Farmers shouldn’t be blamed for responding to market signals. It takes a brave farmer with a high appetite for risk to buck the trend and move from a modern conventional system to the kind of regenerative system that would have been familiar to their ancestors. As Cambridgeshire arable farmer and Wildfarmed grower, David White, told me: “When I started doing what I’m doing it looked initially as though the farm had been abandoned and I had to field all kinds of difficult questions from local people who walked the footpaths because it didn’t appear that I was farming the land at all.”
If more farmers are to be persuaded to adopt regenerative principles (as well as other more nature-friendly systems like organic and agroecological) it will need buyers to act as enablers of the transition from conventional farming rather than impediments to it.
That almost certainly requires a shift away from business as usual and a fixation with spreadsheets, specifications and standards, to a more collaborative approach that provides farmers with the opportunity to de-risk the transition to regenerative agriculture by paying them a fair price for their produce and giving them long-term certainty of supply.
Procurement models will need to evolve too with a greater focus on regional purchasing and decentralised infrastructure, and an openness to purchase more than one food from any one farm where the farmer has diversified in order to build ecological resilience (integrating livestock into cereal production, for example, or adding legumes to an arable rotation).
When I asked Patrick Barker from the High Suffolk Farm Cluster what he wants to hear from businesses who express a desire to support regenerative farming his response was: “How do we share risk and how do we value what doesn’t have financial value? Things like clean air, clean water and biodiversity: how do we add value to those sorts of things that the market doesn’t currently value?”
This represents a big philosophical and strategic shift for the majority of businesses who have long taken ecosystem services for granted. As a starting point it requires decision makers – and not just sustainability teams – to be prepared to get closer to farms and understand the needs and motivations of those producing their ingredients.
Spend a morning with Tom Morphew and you’ll come away with the conviction that creating a better food system is possible.
It’s up to businesses to start making the possible a reality.
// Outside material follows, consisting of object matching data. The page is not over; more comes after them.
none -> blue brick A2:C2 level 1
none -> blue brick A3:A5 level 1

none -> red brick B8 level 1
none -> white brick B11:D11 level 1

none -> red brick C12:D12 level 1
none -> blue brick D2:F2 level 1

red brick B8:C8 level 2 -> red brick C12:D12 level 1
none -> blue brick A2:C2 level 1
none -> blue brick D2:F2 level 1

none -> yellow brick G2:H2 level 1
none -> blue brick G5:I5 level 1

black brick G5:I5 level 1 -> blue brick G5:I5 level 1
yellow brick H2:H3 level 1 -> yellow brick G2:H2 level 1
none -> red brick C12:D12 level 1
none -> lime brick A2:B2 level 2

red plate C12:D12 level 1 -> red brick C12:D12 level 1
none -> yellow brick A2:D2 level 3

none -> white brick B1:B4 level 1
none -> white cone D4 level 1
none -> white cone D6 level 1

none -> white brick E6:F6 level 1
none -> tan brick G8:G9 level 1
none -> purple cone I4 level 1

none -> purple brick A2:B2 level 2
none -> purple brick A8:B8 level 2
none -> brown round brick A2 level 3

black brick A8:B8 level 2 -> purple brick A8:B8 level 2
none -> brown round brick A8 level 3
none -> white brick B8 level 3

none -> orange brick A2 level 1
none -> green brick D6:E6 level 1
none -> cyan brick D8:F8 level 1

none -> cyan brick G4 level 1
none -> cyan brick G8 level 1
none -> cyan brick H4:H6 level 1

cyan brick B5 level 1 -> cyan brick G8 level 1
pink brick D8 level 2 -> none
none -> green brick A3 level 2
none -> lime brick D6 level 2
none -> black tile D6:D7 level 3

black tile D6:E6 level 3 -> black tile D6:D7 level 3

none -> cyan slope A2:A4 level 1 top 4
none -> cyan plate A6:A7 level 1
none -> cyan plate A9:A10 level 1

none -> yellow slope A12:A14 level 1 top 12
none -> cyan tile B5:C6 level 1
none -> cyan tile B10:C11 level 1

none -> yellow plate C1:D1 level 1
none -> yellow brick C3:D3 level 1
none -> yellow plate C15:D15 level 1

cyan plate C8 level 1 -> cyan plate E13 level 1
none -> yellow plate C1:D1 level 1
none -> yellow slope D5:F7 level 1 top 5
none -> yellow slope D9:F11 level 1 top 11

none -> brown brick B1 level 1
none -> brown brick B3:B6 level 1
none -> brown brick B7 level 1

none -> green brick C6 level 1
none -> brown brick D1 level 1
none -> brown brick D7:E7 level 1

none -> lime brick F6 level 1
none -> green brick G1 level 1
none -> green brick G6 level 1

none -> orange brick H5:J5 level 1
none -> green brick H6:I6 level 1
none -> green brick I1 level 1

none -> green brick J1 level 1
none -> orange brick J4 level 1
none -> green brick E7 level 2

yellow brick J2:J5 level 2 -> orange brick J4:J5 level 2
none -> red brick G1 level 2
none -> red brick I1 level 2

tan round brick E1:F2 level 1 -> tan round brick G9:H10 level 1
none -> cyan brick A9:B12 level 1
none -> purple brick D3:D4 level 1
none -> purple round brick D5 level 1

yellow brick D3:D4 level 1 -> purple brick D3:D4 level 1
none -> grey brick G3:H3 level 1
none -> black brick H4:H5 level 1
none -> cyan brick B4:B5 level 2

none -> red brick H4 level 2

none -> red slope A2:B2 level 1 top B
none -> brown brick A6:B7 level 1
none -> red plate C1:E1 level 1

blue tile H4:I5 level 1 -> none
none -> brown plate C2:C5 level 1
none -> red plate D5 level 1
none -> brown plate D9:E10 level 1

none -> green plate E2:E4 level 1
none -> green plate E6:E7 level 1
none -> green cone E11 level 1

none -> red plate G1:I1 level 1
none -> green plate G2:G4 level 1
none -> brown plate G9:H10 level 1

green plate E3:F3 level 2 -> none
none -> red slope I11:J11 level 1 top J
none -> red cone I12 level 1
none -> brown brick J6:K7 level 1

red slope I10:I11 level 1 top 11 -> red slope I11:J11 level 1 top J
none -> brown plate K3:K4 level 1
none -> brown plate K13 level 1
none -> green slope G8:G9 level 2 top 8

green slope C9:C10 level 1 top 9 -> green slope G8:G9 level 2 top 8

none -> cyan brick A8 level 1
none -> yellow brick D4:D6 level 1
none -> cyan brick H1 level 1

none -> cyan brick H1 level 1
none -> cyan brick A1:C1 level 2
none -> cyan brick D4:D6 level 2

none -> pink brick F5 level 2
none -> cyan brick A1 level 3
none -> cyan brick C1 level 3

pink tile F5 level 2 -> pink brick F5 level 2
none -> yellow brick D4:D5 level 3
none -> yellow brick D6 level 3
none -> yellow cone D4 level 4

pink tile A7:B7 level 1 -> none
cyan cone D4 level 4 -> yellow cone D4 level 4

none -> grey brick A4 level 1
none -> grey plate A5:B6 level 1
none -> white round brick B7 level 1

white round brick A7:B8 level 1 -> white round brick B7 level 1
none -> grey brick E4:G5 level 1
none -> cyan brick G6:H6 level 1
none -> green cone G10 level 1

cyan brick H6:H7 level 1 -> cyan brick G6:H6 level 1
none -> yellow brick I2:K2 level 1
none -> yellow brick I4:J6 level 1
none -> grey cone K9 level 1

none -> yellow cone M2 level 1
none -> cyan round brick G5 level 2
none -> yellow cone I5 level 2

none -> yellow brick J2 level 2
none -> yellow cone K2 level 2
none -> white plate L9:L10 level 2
The new Footprint Intelligence report – Unlocking the community benefits of regenerative agriculture from field to fork, in association with Nestlé Professional – can be downloaded for free here.
Regenerative farming is a lie and deception to think land can replenish it’s nutrients without putting important ingredients back, lime, phosphate, potash to think other wise is a fools paradise, I have seen that type of farming pre war and after the war, thank God for what you call chemical, MCPA saved this country, you foolish people don’t you know that CO2 is a very important life has, without it you would not get any plant life.
LETS’S DO IT………..
IT’S POSSIBLE 100% and what’s more, we NO LONGER HAVE A CHOICE!
I AM PASSIONATE ABOUT returning to basics for our food production which will in turn bring Community back to the heart of society…….and ultimately, the ONLY WAY IT IS GOING TO BE POSSIBLE is for the GOVERNMENT to FUND IT through incentives for regenerative practice and hence enabling the consumer to purchase produce at a lower cost.